Data excerpts:
──────────

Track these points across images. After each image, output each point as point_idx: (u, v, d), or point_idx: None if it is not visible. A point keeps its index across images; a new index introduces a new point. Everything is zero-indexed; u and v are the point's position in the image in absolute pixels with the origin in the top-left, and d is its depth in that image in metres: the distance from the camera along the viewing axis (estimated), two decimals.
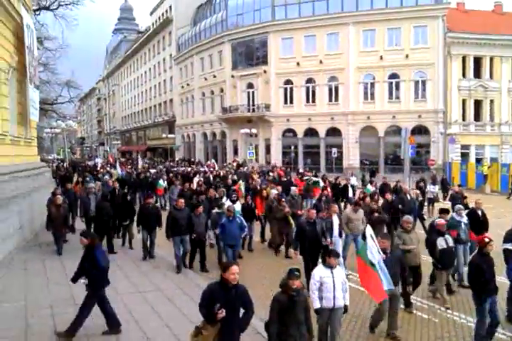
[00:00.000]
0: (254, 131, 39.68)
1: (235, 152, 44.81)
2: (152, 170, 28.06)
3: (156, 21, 62.56)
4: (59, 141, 72.07)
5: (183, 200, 10.78)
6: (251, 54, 43.46)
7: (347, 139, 38.02)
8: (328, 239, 9.80)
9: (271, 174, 25.04)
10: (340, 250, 9.85)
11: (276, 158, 40.98)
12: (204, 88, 49.53)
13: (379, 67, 36.61)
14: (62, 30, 60.11)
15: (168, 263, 10.86)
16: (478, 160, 34.64)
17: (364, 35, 37.33)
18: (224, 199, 13.04)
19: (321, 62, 38.34)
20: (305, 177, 21.91)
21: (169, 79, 58.74)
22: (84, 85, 60.32)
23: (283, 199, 12.66)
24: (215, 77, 46.87)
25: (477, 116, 36.69)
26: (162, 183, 20.59)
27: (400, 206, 13.33)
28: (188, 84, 52.60)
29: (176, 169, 30.82)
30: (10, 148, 13.44)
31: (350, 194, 18.68)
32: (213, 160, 35.70)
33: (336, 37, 38.21)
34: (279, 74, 40.47)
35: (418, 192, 16.77)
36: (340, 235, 10.53)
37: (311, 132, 39.89)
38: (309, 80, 39.49)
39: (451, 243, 8.39)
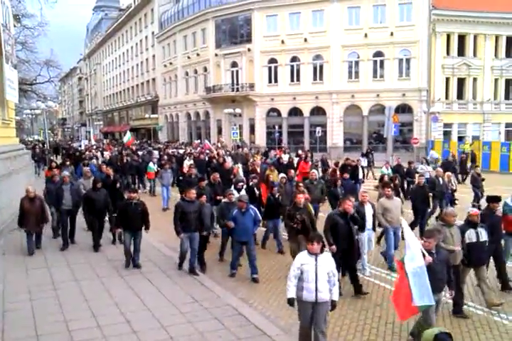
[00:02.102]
0: (238, 110, 39.34)
1: (219, 132, 44.45)
2: (139, 152, 25.82)
3: None
4: (39, 123, 70.69)
5: (194, 191, 9.09)
6: (235, 32, 42.66)
7: (331, 118, 37.89)
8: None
9: (272, 155, 22.43)
10: (372, 246, 9.09)
11: (261, 137, 40.84)
12: (187, 67, 48.70)
13: (363, 45, 36.28)
14: (40, 7, 58.14)
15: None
16: (461, 138, 35.02)
17: (349, 12, 36.80)
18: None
19: (305, 40, 37.85)
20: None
21: (152, 58, 57.57)
22: (64, 65, 58.89)
23: (301, 184, 11.03)
24: (198, 55, 46.04)
25: (460, 95, 36.85)
26: (152, 166, 19.14)
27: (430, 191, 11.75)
28: (171, 63, 51.66)
29: (170, 151, 27.51)
30: None
31: (360, 176, 17.39)
32: (207, 141, 32.63)
33: (321, 14, 37.64)
34: (264, 52, 39.88)
35: (451, 174, 14.73)
36: (374, 228, 9.06)
37: (295, 111, 39.65)
38: (294, 59, 39.01)
39: (484, 237, 7.17)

──────────

Where the line containing "35: (418, 192, 16.77)" appears in the data above, begin there and output every line through the last, exactly and without pictures.

Solution to this task:
35: (418, 192, 16.77)
36: (340, 235, 10.53)
37: (311, 132, 39.89)
38: (309, 80, 39.49)
39: (451, 243, 8.39)
[00:02.102]
0: (238, 110, 39.34)
1: (219, 132, 44.45)
2: (139, 152, 25.82)
3: None
4: (39, 123, 70.69)
5: (194, 191, 9.09)
6: (235, 32, 42.66)
7: (331, 118, 37.89)
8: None
9: (272, 155, 22.43)
10: (372, 246, 9.09)
11: (261, 137, 40.84)
12: (187, 67, 48.70)
13: (363, 45, 36.28)
14: (40, 7, 58.14)
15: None
16: (461, 138, 35.02)
17: (349, 12, 36.80)
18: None
19: (305, 40, 37.85)
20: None
21: (152, 58, 57.57)
22: (64, 65, 58.89)
23: (301, 184, 11.03)
24: (198, 55, 46.04)
25: (460, 95, 36.85)
26: (152, 166, 19.14)
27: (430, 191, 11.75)
28: (171, 63, 51.66)
29: (170, 151, 27.51)
30: None
31: (360, 176, 17.39)
32: (207, 141, 32.63)
33: (321, 14, 37.64)
34: (264, 52, 39.88)
35: (451, 174, 14.73)
36: (374, 228, 9.06)
37: (295, 111, 39.65)
38: (294, 59, 39.01)
39: (484, 237, 7.17)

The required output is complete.